WHAT YOU ARE ASKED TO DO. From the excerpt on PII redaction, list each all-capital abbreviation that appears outside the bracketed tokens, naming each only once.

EXCERPT PROVIDED.
For authorized workflows that need to restore PII after AI processing:

> "Reveal these tokens: [EMAIL_9c8f7a1b], [IBAN_7f3e9a2b]"

This call is recorded in the immutable Ed25519-signed audit log.

## Why This Matters for French Enterprises

Sending customer data to any external AI API — including Mistral's cloud — without redaction constitutes a RGPD violation under Article 25 (Privacy by Design). The CNIL has issued enforcement guidance specifically targeting AI pipeline data flows.

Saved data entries

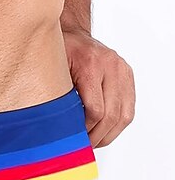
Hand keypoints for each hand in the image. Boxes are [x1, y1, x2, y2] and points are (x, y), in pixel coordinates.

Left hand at [62, 28, 135, 147]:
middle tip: (83, 146)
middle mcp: (111, 66)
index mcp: (91, 65)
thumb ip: (55, 95)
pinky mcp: (127, 75)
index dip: (85, 130)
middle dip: (97, 136)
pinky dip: (117, 124)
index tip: (73, 138)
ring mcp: (122, 70)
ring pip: (124, 115)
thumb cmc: (58, 52)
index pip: (95, 110)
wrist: (72, 32)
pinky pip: (129, 107)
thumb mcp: (50, 70)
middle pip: (112, 115)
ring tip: (93, 142)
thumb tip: (53, 128)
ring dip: (109, 134)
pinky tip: (104, 131)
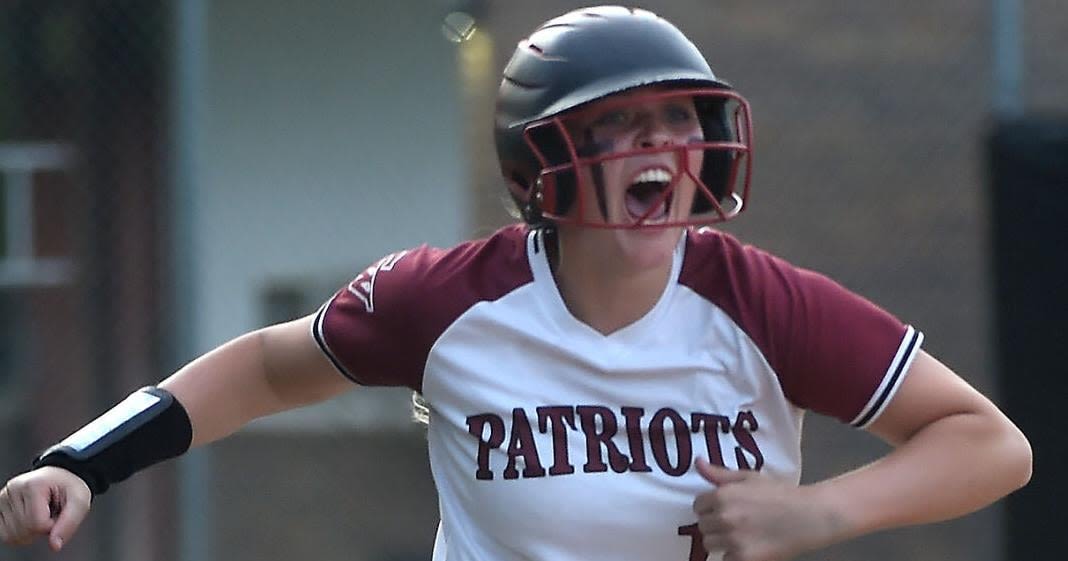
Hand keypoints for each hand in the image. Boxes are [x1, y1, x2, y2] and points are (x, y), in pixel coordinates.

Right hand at [0, 467, 91, 550]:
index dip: (52, 525)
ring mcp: (3, 498)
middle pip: (24, 530)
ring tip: (39, 515)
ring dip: (29, 533)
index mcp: (34, 484)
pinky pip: (3, 534)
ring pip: (11, 535)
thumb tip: (55, 544)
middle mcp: (14, 489)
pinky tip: (28, 522)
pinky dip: (17, 534)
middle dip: (41, 529)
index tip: (57, 512)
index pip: (38, 524)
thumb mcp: (80, 501)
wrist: (58, 478)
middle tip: (49, 513)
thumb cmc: (68, 487)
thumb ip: (69, 523)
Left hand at [692, 458, 842, 560]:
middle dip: (714, 524)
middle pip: (702, 526)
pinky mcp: (744, 558)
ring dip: (721, 541)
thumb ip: (720, 474)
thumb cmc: (780, 494)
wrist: (808, 517)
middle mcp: (724, 518)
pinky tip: (748, 546)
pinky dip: (734, 555)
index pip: (698, 505)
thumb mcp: (749, 478)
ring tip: (740, 534)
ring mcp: (733, 540)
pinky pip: (725, 559)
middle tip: (735, 522)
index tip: (723, 509)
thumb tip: (698, 463)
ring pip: (709, 544)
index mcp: (722, 496)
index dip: (710, 507)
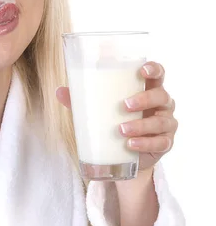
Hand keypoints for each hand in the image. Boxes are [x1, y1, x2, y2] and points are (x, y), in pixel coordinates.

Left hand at [56, 61, 177, 174]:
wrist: (124, 156)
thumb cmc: (114, 122)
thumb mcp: (99, 109)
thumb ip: (82, 99)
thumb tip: (59, 91)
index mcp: (147, 88)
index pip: (158, 73)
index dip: (154, 69)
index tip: (142, 71)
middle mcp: (161, 104)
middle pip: (161, 95)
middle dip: (144, 99)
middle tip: (124, 105)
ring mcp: (166, 124)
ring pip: (161, 121)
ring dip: (141, 125)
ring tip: (121, 130)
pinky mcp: (165, 144)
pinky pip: (160, 142)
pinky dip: (145, 143)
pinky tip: (130, 145)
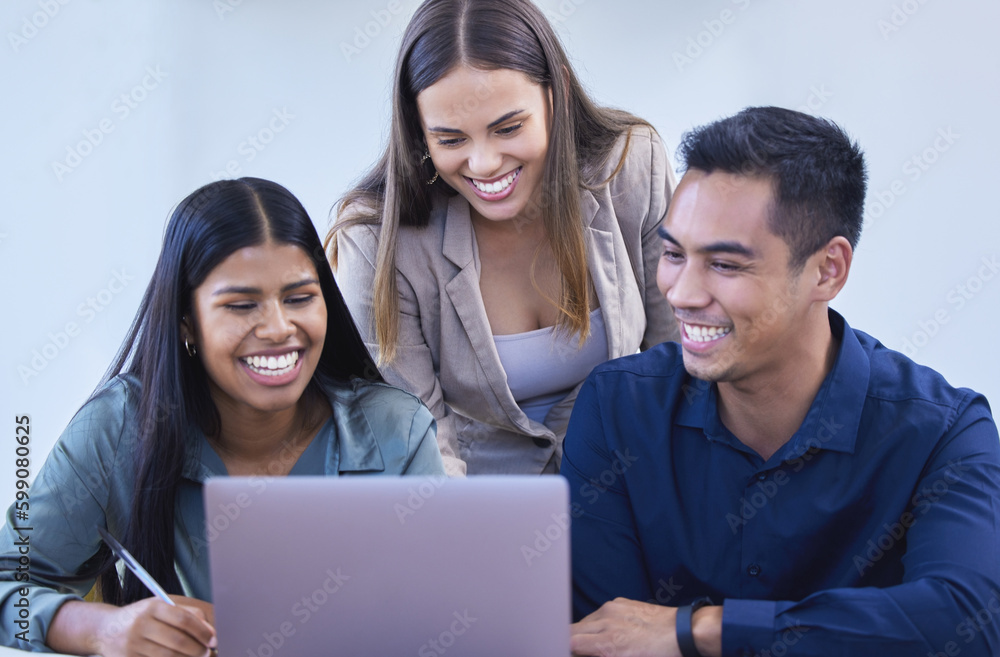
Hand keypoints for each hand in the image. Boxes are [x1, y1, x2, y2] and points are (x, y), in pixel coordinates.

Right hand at [93, 597, 215, 656]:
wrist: (105, 629)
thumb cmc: (141, 617)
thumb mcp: (161, 607)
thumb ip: (187, 613)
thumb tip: (210, 630)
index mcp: (152, 607)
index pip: (183, 619)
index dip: (202, 631)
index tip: (213, 640)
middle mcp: (141, 624)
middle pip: (177, 640)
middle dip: (197, 649)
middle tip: (207, 653)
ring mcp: (132, 644)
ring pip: (167, 656)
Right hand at [570, 597, 679, 656]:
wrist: (682, 633)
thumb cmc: (660, 655)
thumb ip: (602, 655)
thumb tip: (586, 652)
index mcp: (609, 643)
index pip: (570, 643)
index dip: (564, 649)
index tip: (567, 652)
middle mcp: (607, 621)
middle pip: (572, 630)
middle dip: (571, 642)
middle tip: (579, 651)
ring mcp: (612, 608)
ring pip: (584, 621)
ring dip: (584, 633)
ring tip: (596, 644)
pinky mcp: (619, 601)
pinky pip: (599, 613)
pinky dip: (597, 624)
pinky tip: (608, 632)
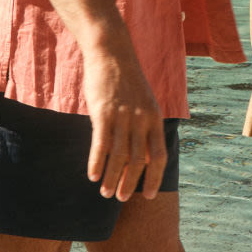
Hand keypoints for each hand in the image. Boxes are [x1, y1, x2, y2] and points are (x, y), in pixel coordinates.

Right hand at [83, 44, 166, 201]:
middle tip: (121, 199)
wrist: (111, 53)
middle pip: (138, 161)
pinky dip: (96, 162)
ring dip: (112, 178)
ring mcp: (122, 116)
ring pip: (119, 156)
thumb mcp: (144, 103)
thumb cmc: (126, 81)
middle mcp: (141, 119)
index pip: (159, 156)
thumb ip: (145, 129)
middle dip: (130, 184)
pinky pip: (101, 143)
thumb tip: (144, 158)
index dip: (154, 179)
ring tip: (105, 192)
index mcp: (155, 118)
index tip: (148, 196)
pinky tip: (92, 175)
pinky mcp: (103, 112)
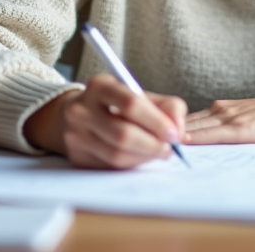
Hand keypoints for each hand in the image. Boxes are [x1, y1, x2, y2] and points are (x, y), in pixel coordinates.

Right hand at [23, 74, 186, 169]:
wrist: (79, 115)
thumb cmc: (117, 104)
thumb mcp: (140, 95)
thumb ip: (167, 106)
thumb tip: (179, 130)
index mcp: (100, 86)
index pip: (131, 104)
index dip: (157, 122)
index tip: (174, 134)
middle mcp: (82, 109)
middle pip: (123, 134)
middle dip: (153, 145)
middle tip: (170, 149)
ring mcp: (75, 135)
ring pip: (117, 154)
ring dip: (145, 157)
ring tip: (159, 152)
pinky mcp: (77, 156)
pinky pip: (111, 166)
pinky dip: (132, 164)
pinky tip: (141, 157)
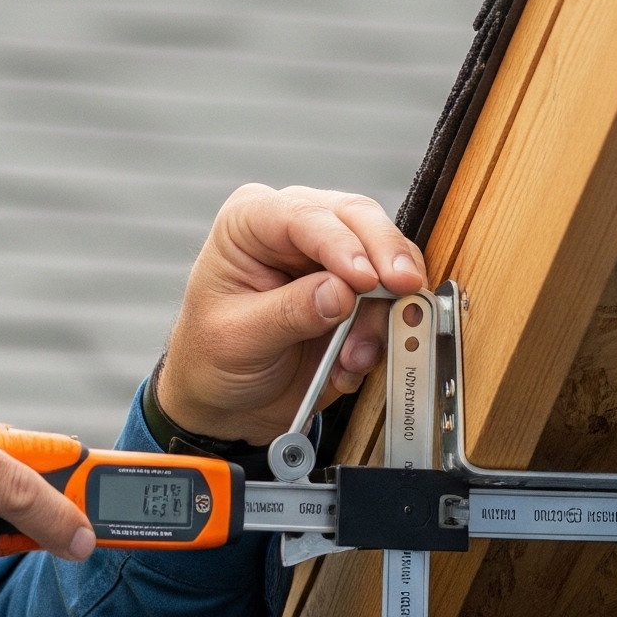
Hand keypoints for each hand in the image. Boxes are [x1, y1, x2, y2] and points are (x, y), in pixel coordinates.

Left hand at [154, 184, 427, 444]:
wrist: (228, 402)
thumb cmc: (213, 358)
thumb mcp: (238, 338)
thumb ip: (289, 313)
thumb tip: (341, 293)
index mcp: (250, 222)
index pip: (303, 215)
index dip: (341, 244)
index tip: (364, 279)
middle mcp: (296, 227)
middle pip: (357, 219)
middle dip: (384, 257)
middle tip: (403, 289)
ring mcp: (333, 257)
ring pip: (385, 258)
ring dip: (383, 309)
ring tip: (355, 357)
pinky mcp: (359, 292)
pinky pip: (392, 300)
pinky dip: (384, 332)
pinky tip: (353, 364)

TASK RESULT. PII, AI, API, RGPD, CNIL